Items listed in a dataset
- - -
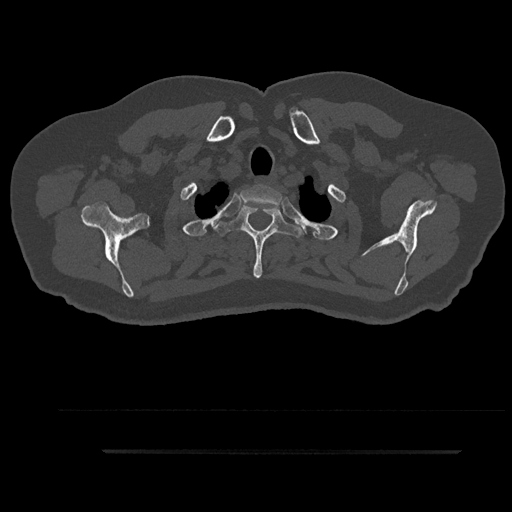
CT including the spine, one axial slice. Position 767 of 797 along the scan axis. Reconstruction kernel Br40s/3. Bone window (W 1800 / L 400 HU). 0.5 mm slice thickness. 512 × 512 image matrix, field of view 432 × 432 mm. Patient: male, 63 years. Case-level facts recorded for this patient, not image findings: primary cancer: renal; vertebrae with lytic lesions (as recorded): T8.
Outlined on this slice (semi-automatically segmented with operator editing):
- T1 vertebra: bounding box (x1, y1, x2, y2) in pixels: (238, 185, 282, 217)
- T2 vertebra: (214, 205, 302, 278)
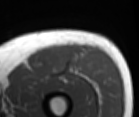
MRI of an extremity soft-tissue mass, one axial slice. Slice 38 of 86 in the series (ordered by position). MR volume resampled by the dataset authors to the PET/CT grid (not the native acquisition matrix). 139 × 117 image matrix, field of view 136 × 114 mm. Male patient. Case-level facts recorded for this patient, not image findings: histological type: extraskeletal osteosarcoma; grade: high; site of the primary tumour: right thigh.
Annotated regions visible in this slice (expert contour drawn on MRI and transferred to this co-registered scan by the dataset authors):
- gross tumour volume (mass): bounding box <63,48,84,74> (left, top, right, bottom; pixels)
- - -
About this task: Give every entry above again, exactly, and keep all pictures out of it.

Written reply:
CT including the spine, one axial slice. Position 767 of 797 along the scan axis. Reconstruction kernel Br40s/3. Bone window (W 1800 / L 400 HU). 0.5 mm slice thickness. 512 × 512 image matrix, field of view 432 × 432 mm. Patient: male, 63 years. Case-level facts recorded for this patient, not image findings: primary cancer: renal; vertebrae with lytic lesions (as recorded): T8.
Outlined on this slice (semi-automatically segmented with operator editing):
- T1 vertebra: bounding box (x1, y1, x2, y2) in pixels: (238, 185, 282, 217)
- T2 vertebra: (214, 205, 302, 278)
MRI of an extremity soft-tissue mass, one axial slice. Slice 38 of 86 in the series (ordered by position). MR volume resampled by the dataset authors to the PET/CT grid (not the native acquisition matrix). 139 × 117 image matrix, field of view 136 × 114 mm. Male patient. Case-level facts recorded for this patient, not image findings: histological type: extraskeletal osteosarcoma; grade: high; site of the primary tumour: right thigh.
Annotated regions visible in this slice (expert contour drawn on MRI and transferred to this co-registered scan by the dataset authors):
- gross tumour volume (mass): bounding box <63,48,84,74> (left, top, right, bottom; pixels)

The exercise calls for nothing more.